If you work for Citibank Japan, we’re sad to hear that you’ll be spending a month sitting in the corner with your head hung in shame. Starting July 15th, they’ve been ordered by the government to take a month off as penance for various indiscretions:
Japan’s financial regulator has ordered Citigroup to halt some of its businesses for a month and fundamentally improve its internal controls, after finding that the US group failed to implement sufficient measures aimed at preventing suspicious transactions, including money laundering.
This is the Financial Services Agency’s second penalty against the US bank in the past five years.
The FSA ordered Citi to halt the marketing of all financial products to retail customers for a month beginning July 15.

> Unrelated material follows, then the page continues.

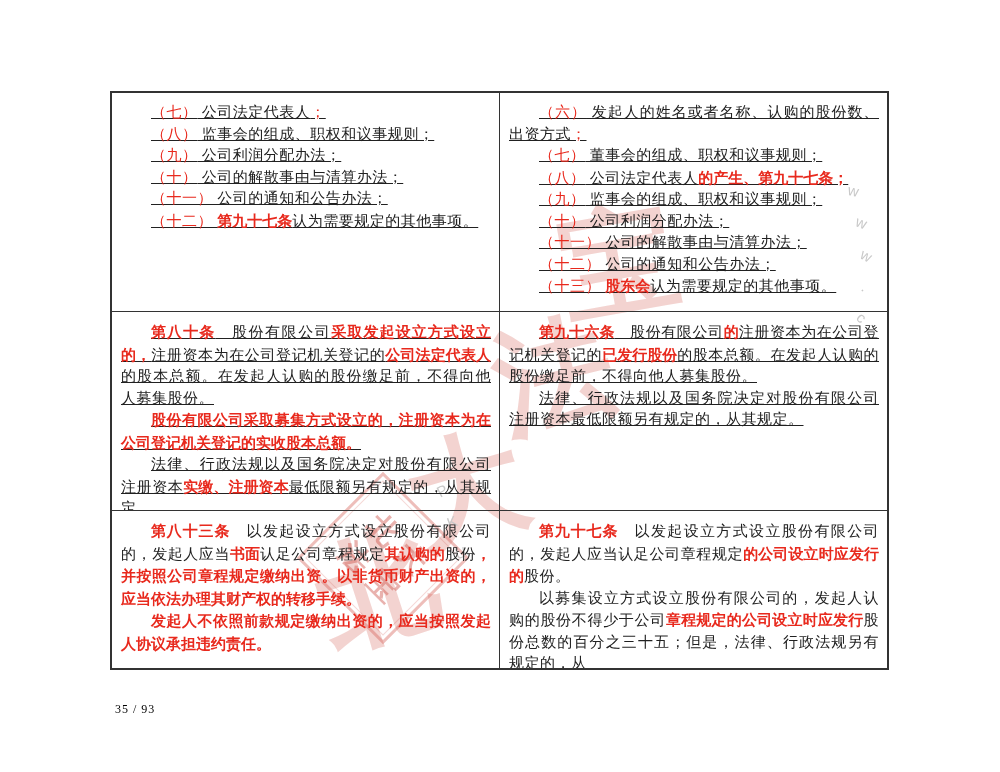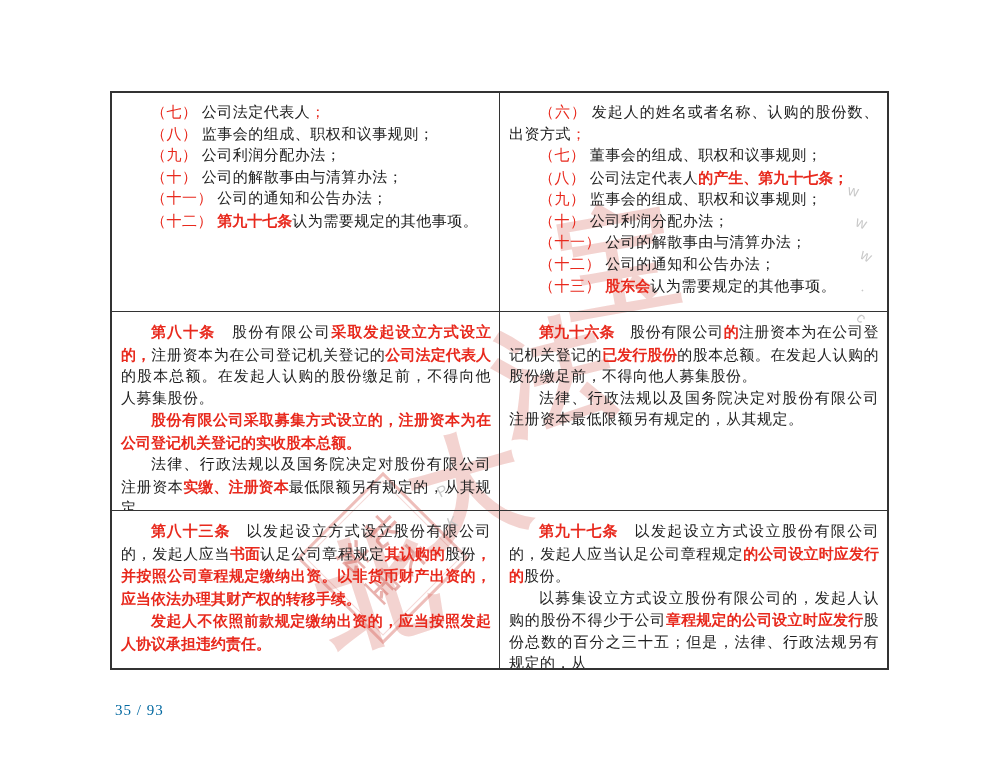"（七） 公司法定代表人；" .cell.b-bottom { text-decoration: none -> underline }
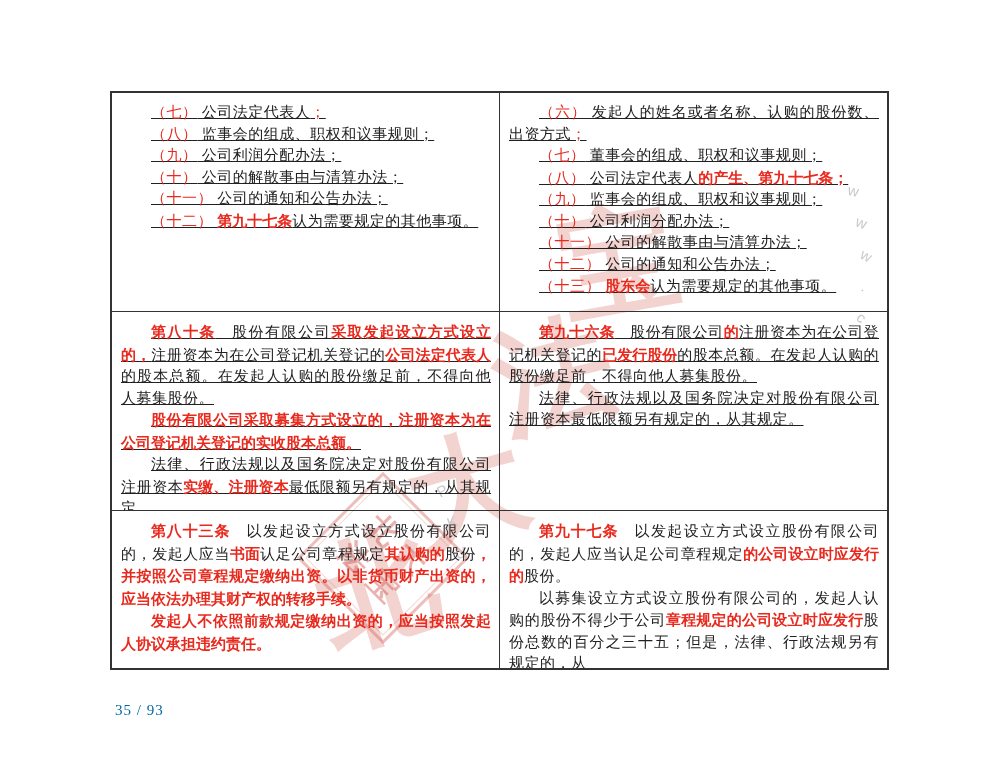"35 / 93" .page-number { color: #0369a1 -> #000000; font-size: 15px -> 12px }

Citi was also ordered to revamp its governance structure and internal controls and has said it would submit a business improvement plan to Japan’s financial regulator.
Chief among Citi’s transgressions was the failure to update a money-laundering database in the last five years, which means that while Jimmy Hoffa couldn’t have recently run funds through there, presumably Bernie Madoff or his associates could have until a few days ago. The penalty is pretty much just a shake-of-the-finger scolding, as it has no impact on institutional clients or anyone seeking to do business with Citi. Just… on their marketing. Vikram Bandit, may Godzilla smite all your billboards.


Ian // Jun 26, 2009 at 2:43 pm
This is an awesome penalty. I like it.
Organizational level “you’re clearly working too hard, son. Why don’t you take some time off and reflect on the error of your ways.”